Instructions for the task.
Convert the material below into a Markdown table with the columns Row and Line. Give each non-blank line its own numbered row, and leave the pictures out.
(Provided entries Opens)
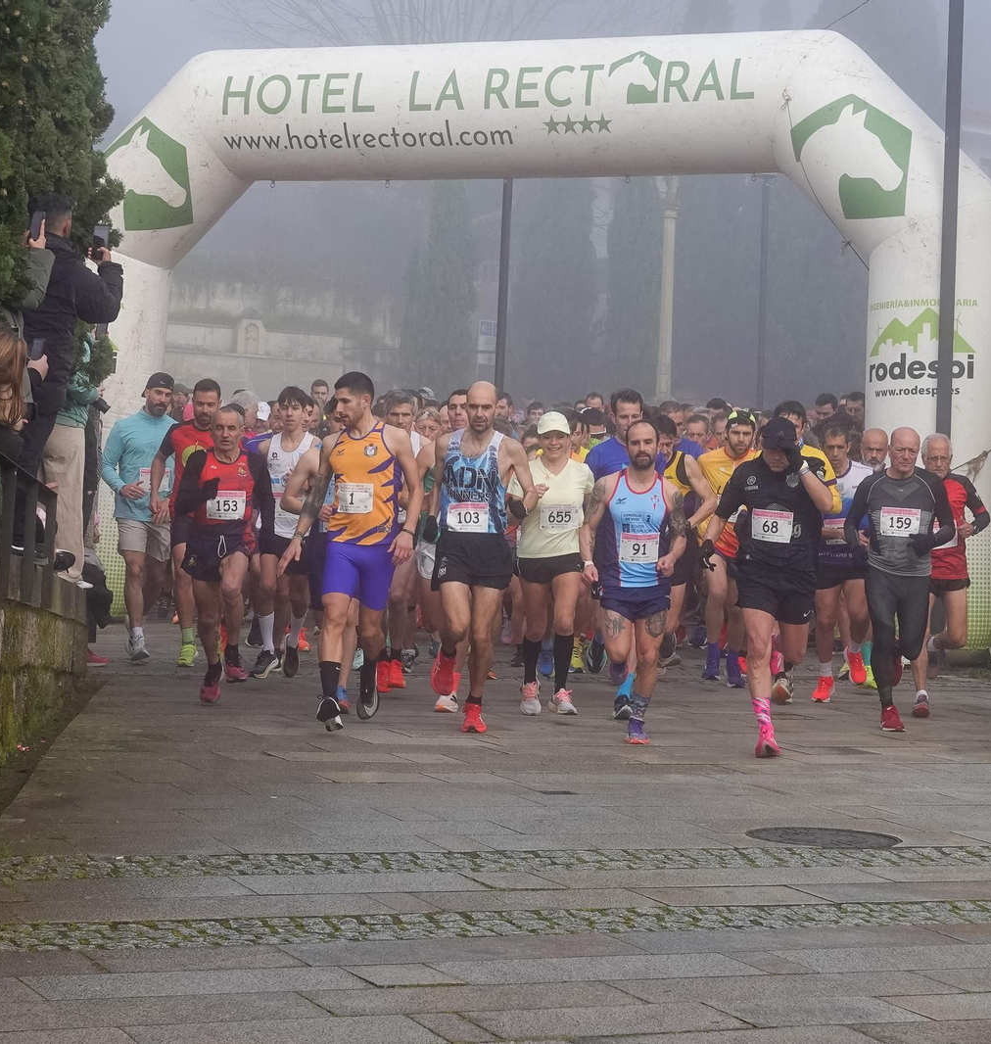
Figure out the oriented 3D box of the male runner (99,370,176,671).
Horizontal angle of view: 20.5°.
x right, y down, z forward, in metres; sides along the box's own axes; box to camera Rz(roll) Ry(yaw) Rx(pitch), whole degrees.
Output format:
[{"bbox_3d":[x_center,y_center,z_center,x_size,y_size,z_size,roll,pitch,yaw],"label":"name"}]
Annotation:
[{"bbox_3d":[-2.151,-0.030,16.750,0.550,1.770,0.620,3,-3,-16],"label":"male runner"}]

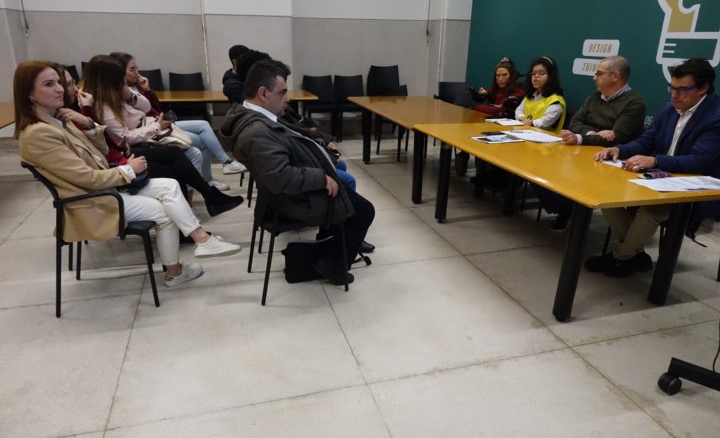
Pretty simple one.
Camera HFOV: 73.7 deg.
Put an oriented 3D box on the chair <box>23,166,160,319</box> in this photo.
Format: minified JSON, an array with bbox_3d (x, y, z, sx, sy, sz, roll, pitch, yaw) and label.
[{"bbox_3d":[-1.340,0.031,2.556,0.550,0.800,0.540,-5,21,-15],"label":"chair"}]

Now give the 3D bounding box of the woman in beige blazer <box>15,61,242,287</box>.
[{"bbox_3d":[-1.154,-0.186,2.532,0.960,1.230,0.560,-5,21,-15],"label":"woman in beige blazer"}]

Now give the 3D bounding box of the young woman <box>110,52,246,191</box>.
[{"bbox_3d":[-1.541,-0.778,4.112,1.020,1.240,0.500,-5,21,-15],"label":"young woman"}]

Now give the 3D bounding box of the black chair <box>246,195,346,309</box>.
[{"bbox_3d":[-0.360,-0.013,2.734,0.550,0.820,0.480,-7,22,-20],"label":"black chair"}]

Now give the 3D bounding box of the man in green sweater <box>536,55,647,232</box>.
[{"bbox_3d":[1.604,-0.499,3.455,0.780,1.270,0.600,-5,21,-15],"label":"man in green sweater"}]

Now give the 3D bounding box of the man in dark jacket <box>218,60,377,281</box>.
(Provided entries Closes)
Task answer.
| Row | Line |
|---|---|
| 1 | Figure out the oriented 3D box of the male runner (99,370,176,671). |
| 2 | Horizontal angle of view: 20.5°. |
| 3 | x right, y down, z forward, in metres; sides along the box's own axes; box to camera Rz(roll) Ry(yaw) Rx(pitch), whole degrees. |
| 4 | Output format: |
| 5 | [{"bbox_3d":[x_center,y_center,z_center,x_size,y_size,z_size,roll,pitch,yaw],"label":"name"}] |
| 6 | Annotation: |
| 7 | [{"bbox_3d":[-2.151,-0.030,16.750,0.550,1.770,0.620,3,-3,-16],"label":"male runner"}] |
| 8 | Pretty simple one. |
| 9 | Camera HFOV: 73.7 deg. |
| 10 | Put an oriented 3D box on the chair <box>23,166,160,319</box> in this photo. |
| 11 | Format: minified JSON, an array with bbox_3d (x, y, z, sx, sy, sz, roll, pitch, yaw) and label. |
| 12 | [{"bbox_3d":[-1.340,0.031,2.556,0.550,0.800,0.540,-5,21,-15],"label":"chair"}] |
| 13 | Now give the 3D bounding box of the woman in beige blazer <box>15,61,242,287</box>. |
| 14 | [{"bbox_3d":[-1.154,-0.186,2.532,0.960,1.230,0.560,-5,21,-15],"label":"woman in beige blazer"}] |
| 15 | Now give the 3D bounding box of the young woman <box>110,52,246,191</box>. |
| 16 | [{"bbox_3d":[-1.541,-0.778,4.112,1.020,1.240,0.500,-5,21,-15],"label":"young woman"}] |
| 17 | Now give the 3D bounding box of the black chair <box>246,195,346,309</box>. |
| 18 | [{"bbox_3d":[-0.360,-0.013,2.734,0.550,0.820,0.480,-7,22,-20],"label":"black chair"}] |
| 19 | Now give the 3D bounding box of the man in green sweater <box>536,55,647,232</box>. |
| 20 | [{"bbox_3d":[1.604,-0.499,3.455,0.780,1.270,0.600,-5,21,-15],"label":"man in green sweater"}] |
| 21 | Now give the 3D bounding box of the man in dark jacket <box>218,60,377,281</box>. |